▶ **WHAT TO PRODUCE**: Reproduce each of the items below verbatim, line for line, leaving out the pictures.

+++

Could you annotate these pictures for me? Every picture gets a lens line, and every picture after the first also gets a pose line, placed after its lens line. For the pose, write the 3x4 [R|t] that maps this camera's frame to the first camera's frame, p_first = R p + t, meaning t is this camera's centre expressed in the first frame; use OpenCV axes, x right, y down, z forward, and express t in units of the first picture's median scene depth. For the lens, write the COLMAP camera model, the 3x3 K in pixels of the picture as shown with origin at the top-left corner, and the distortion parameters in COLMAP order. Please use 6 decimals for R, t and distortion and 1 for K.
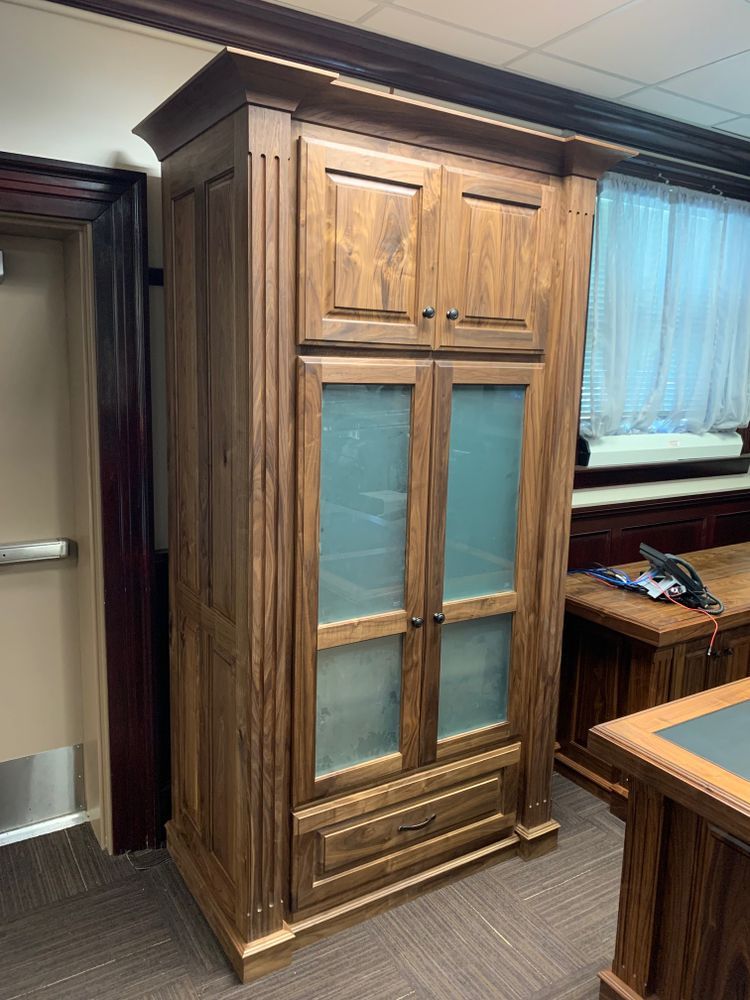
lens RADIAL K [[767.4, 0, 369.3], [0, 767.4, 496.9], [0, 0, 1]] dist [0.043898, -0.039558]
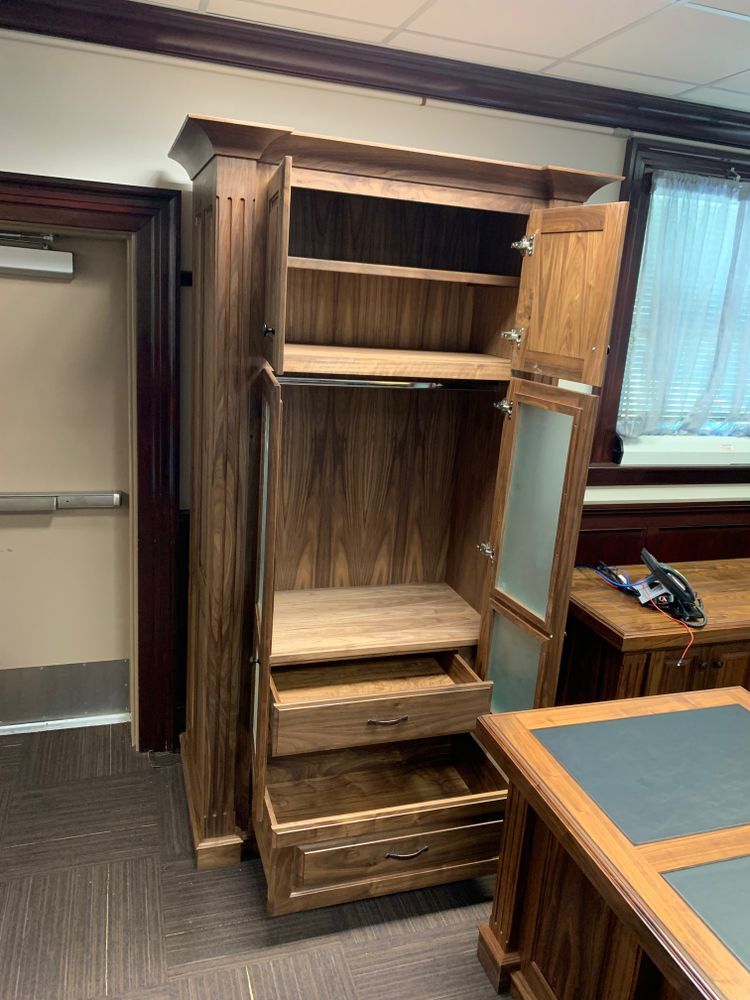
lens RADIAL K [[767.4, 0, 369.3], [0, 767.4, 496.9], [0, 0, 1]] dist [0.043898, -0.039558]
pose [[0.970695, 0.102455, -0.217382, 0.232634], [-0.085512, 0.992619, 0.085993, -0.069767], [0.224588, -0.064884, 0.972291, -0.076316]]
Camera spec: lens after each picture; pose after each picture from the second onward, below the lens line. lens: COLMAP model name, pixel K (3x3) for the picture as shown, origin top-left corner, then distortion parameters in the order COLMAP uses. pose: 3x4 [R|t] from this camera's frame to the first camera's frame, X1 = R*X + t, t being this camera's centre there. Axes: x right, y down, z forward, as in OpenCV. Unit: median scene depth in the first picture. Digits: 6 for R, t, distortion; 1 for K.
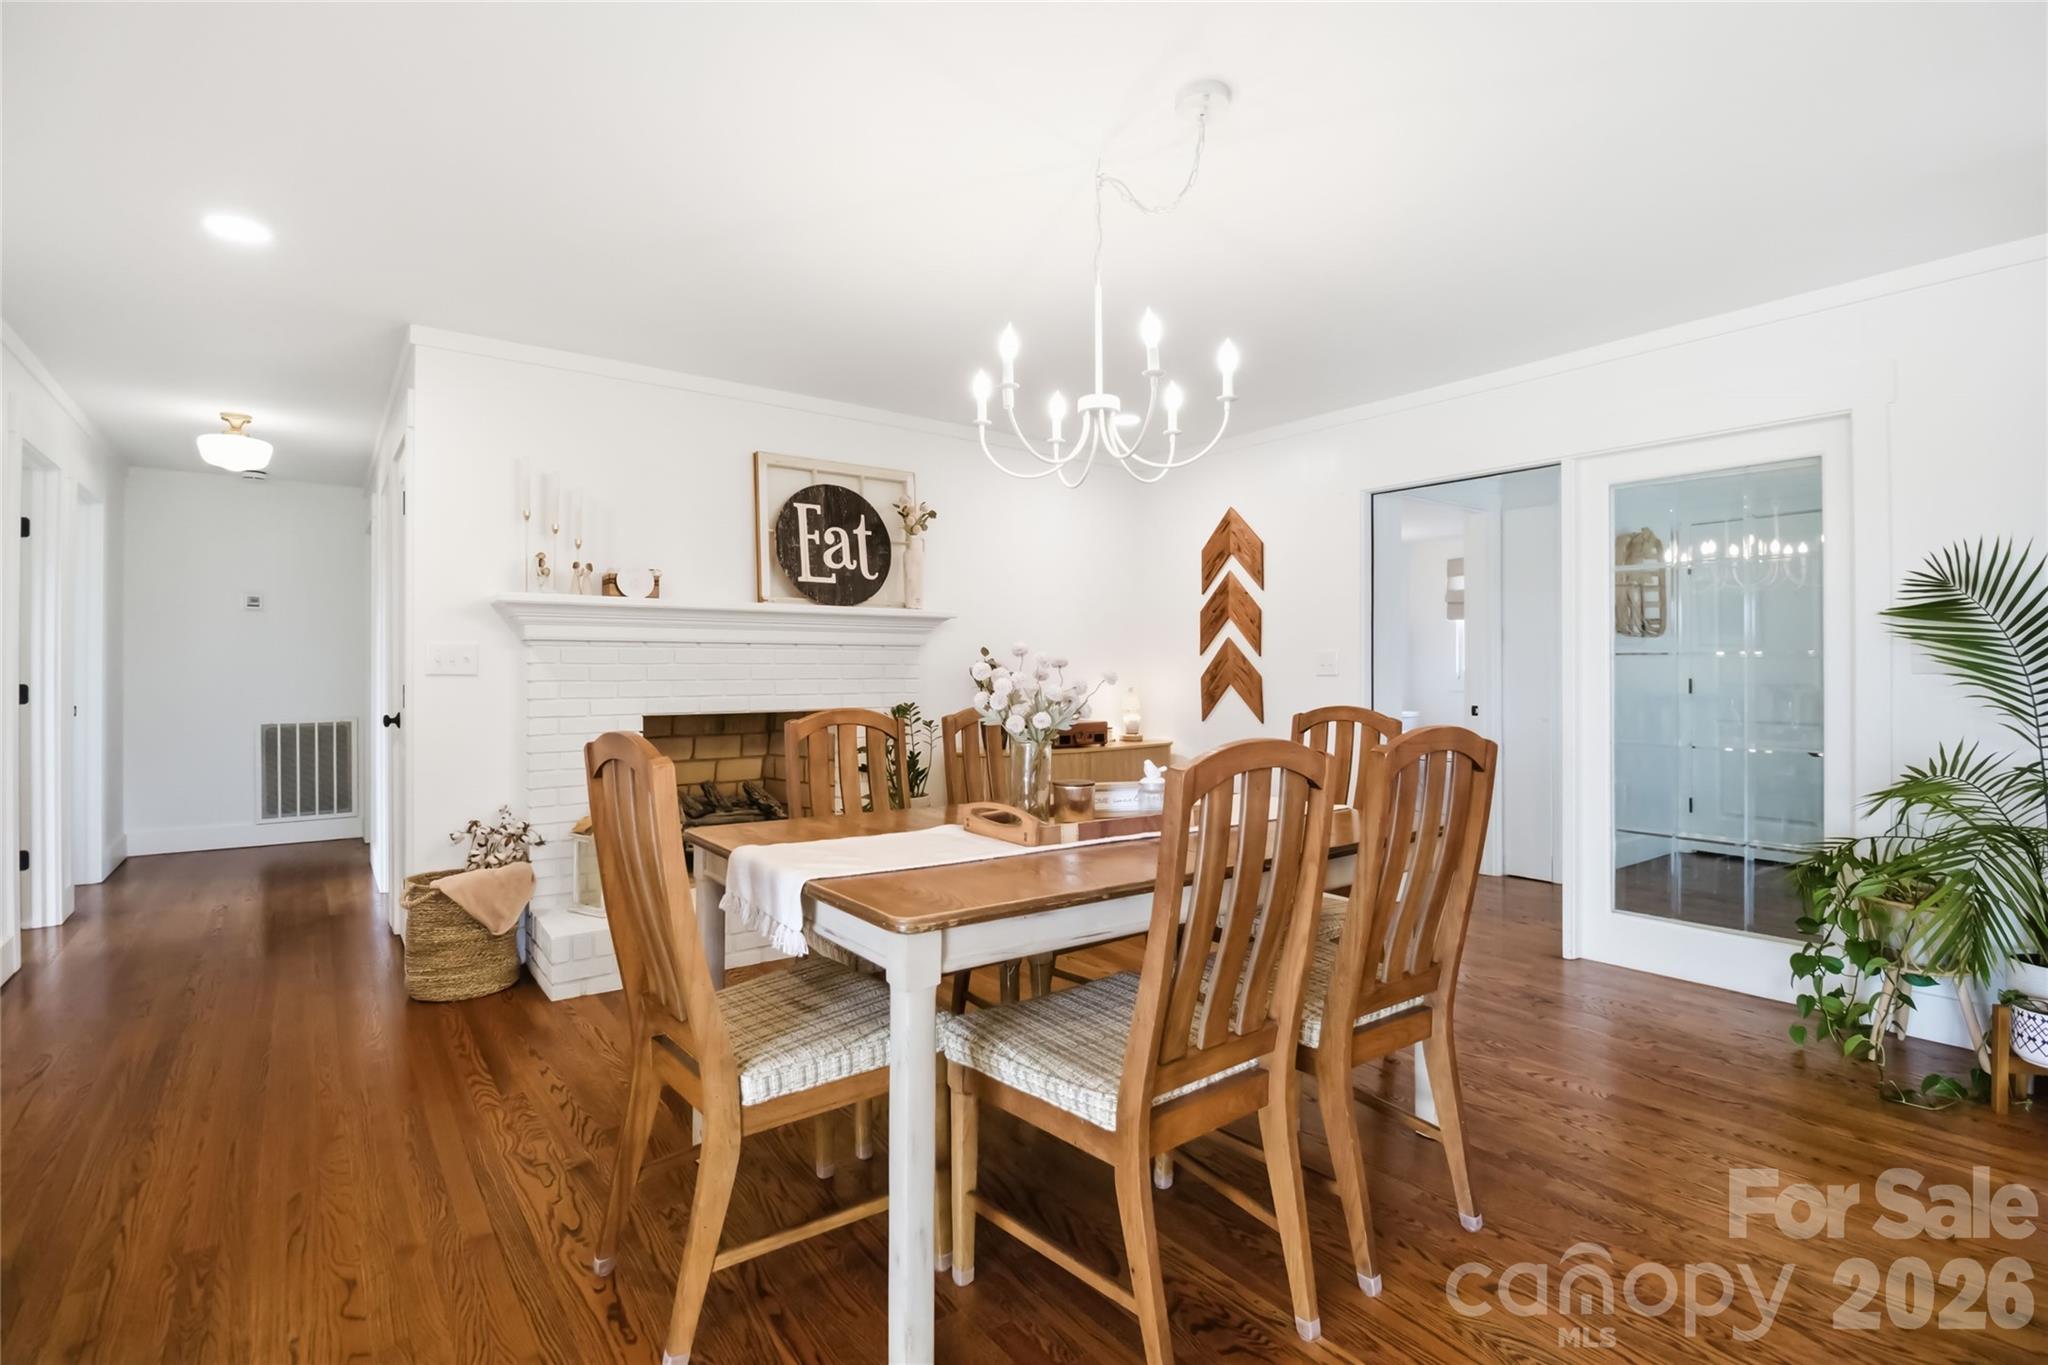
lens RADIAL K [[961.2, 0, 1040.2], [0, 961.2, 665.3], [0, 0, 1]] dist [-0.011677, -0.006975]
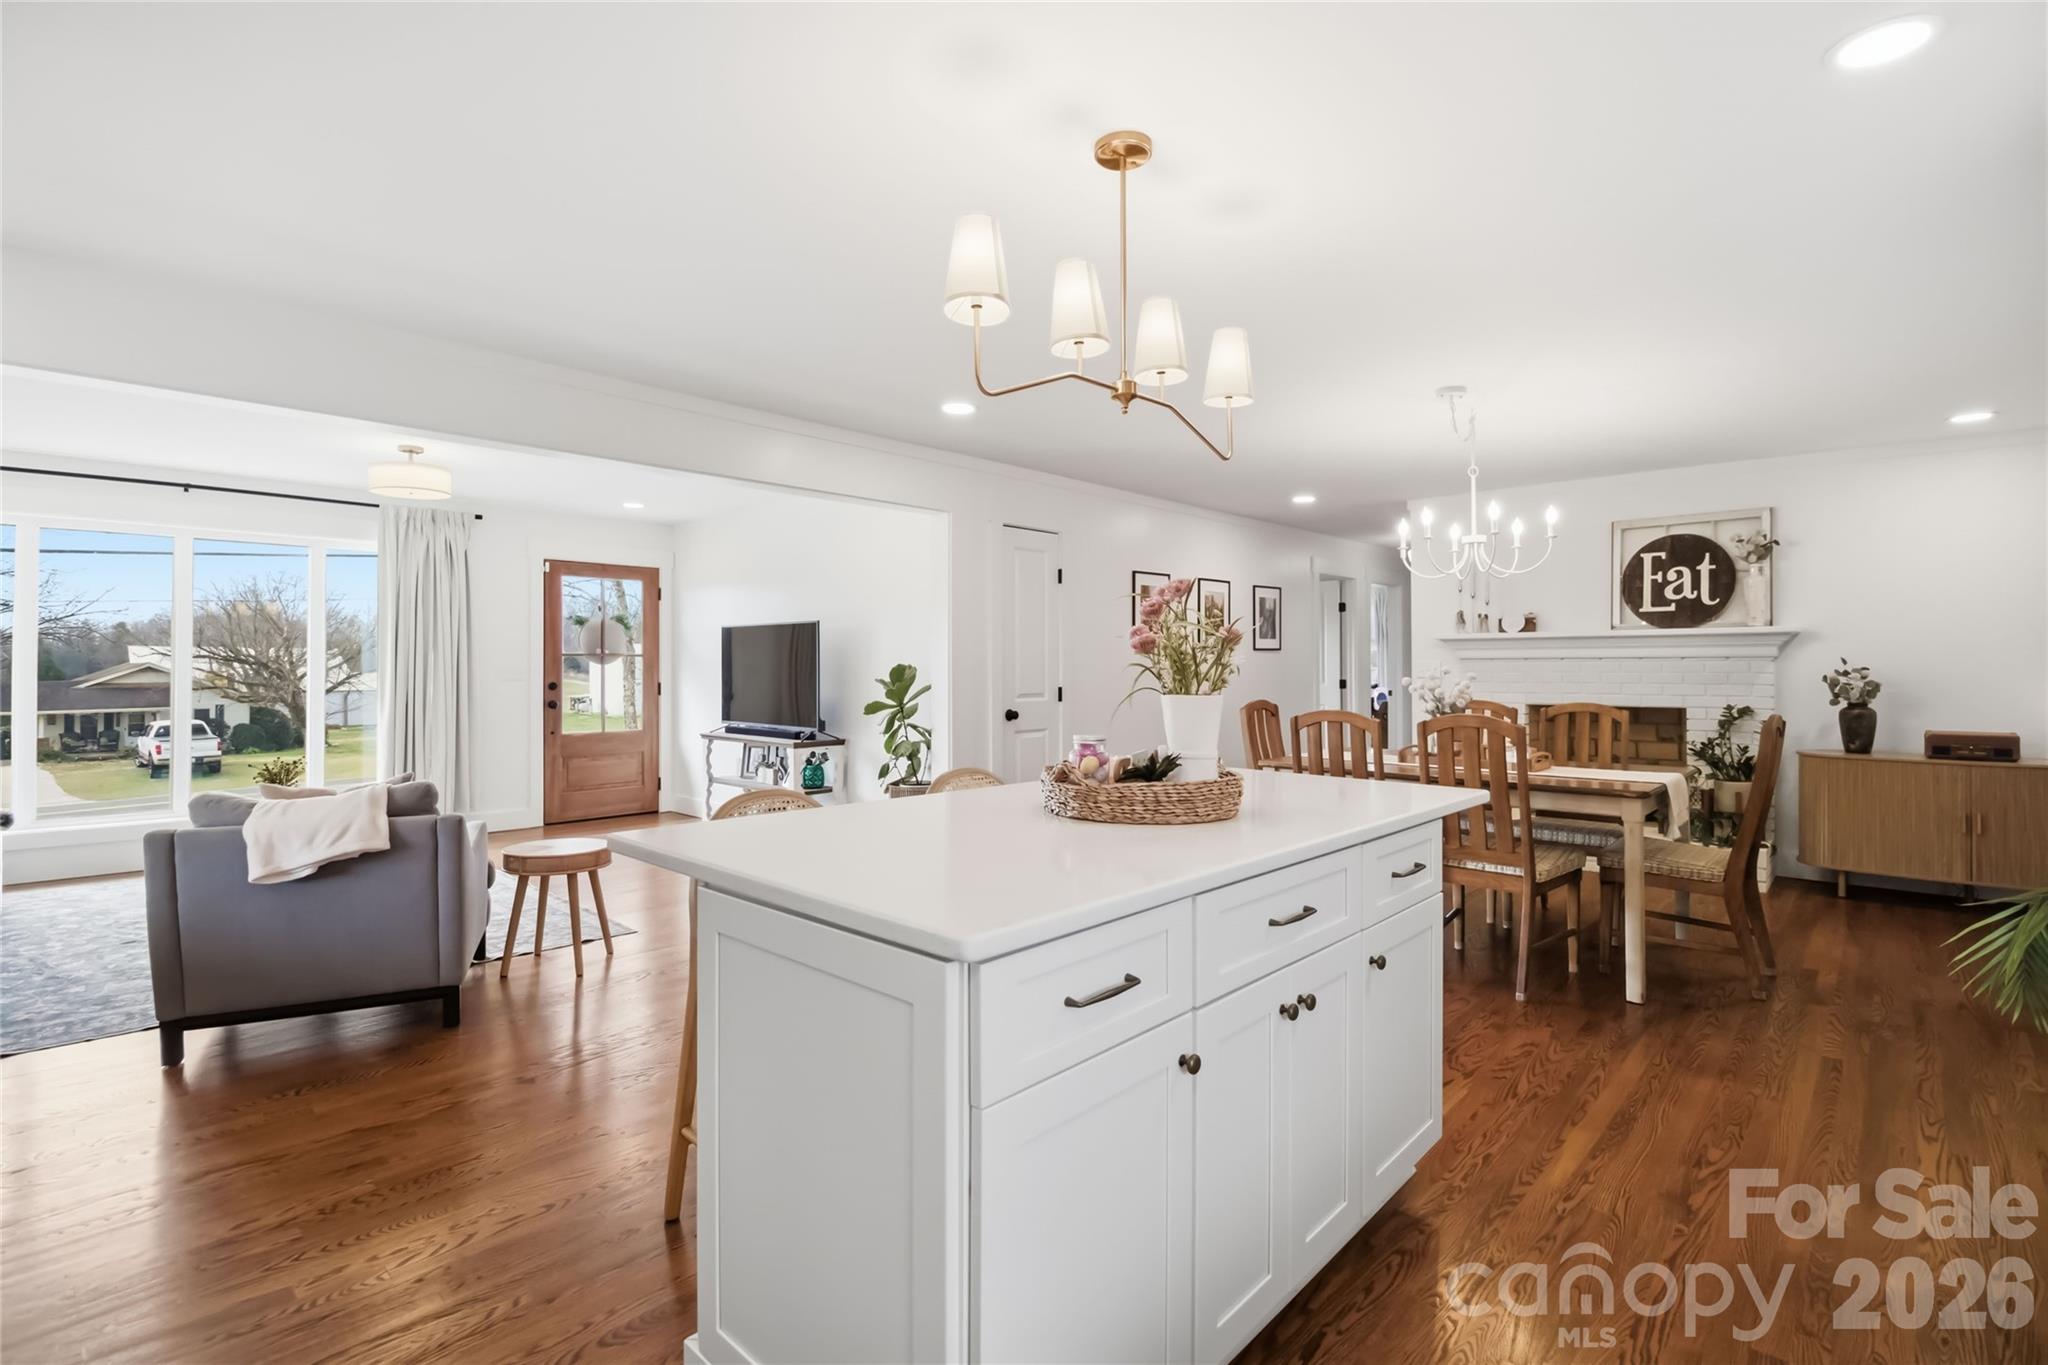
lens RADIAL K [[961.2, 0, 1038.4], [0, 961.2, 653.2], [0, 0, 1]] dist [-0.011677, -0.006975]
pose [[0.184009, -0.010894, -0.982864, 0.919651], [0.006204, 0.999932, -0.009922, -0.020300], [0.982905, -0.004272, 0.184064, -0.089850]]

+++

▶ **PROBLEM SOLUTION**:
Could you annotate these pictures for me? Every picture gets a lens line, and every picture after the first also gets a pose line, placed after its lens line. For the pose, write the 3x4 [R|t] that maps this camera's frame to the first camera's frame, p_first = R p + t, meaning t is this camera's centre expressed in the first frame; use OpenCV axes, x right, y down, z forward, and express t in units of the first picture's median scene depth. For the lens, write the COLMAP camera model, the 3x3 K in pixels of the picture as shown with origin at the top-left corner, and the distortion parameters in COLMAP order. Please use 6 decimals for R, t and distortion and 1 for K.
lens RADIAL K [[767.4, 0, 369.3], [0, 767.4, 496.9], [0, 0, 1]] dist [0.043898, -0.039558]
lens RADIAL K [[767.4, 0, 369.3], [0, 767.4, 496.9], [0, 0, 1]] dist [0.043898, -0.039558]
pose [[0.970695, 0.102455, -0.217382, 0.232634], [-0.085512, 0.992619, 0.085993, -0.069767], [0.224588, -0.064884, 0.972291, -0.076316]]
Camera spec: lens after each picture; pose after each picture from the second onward, below the lens line. lens: COLMAP model name, pixel K (3x3) for the picture as shown, origin top-left corner, then distortion parameters in the order COLMAP uses. pose: 3x4 [R|t] from this camera's frame to the first camera's frame, X1 = R*X + t, t being this camera's centre there. Axes: x right, y down, z forward, as in OpenCV. Unit: median scene depth in the first picture. Digits: 6 for R, t, distortion; 1 for K.
lens RADIAL K [[961.2, 0, 1040.2], [0, 961.2, 665.3], [0, 0, 1]] dist [-0.011677, -0.006975]
lens RADIAL K [[961.2, 0, 1038.4], [0, 961.2, 653.2], [0, 0, 1]] dist [-0.011677, -0.006975]
pose [[0.184009, -0.010894, -0.982864, 0.919651], [0.006204, 0.999932, -0.009922, -0.020300], [0.982905, -0.004272, 0.184064, -0.089850]]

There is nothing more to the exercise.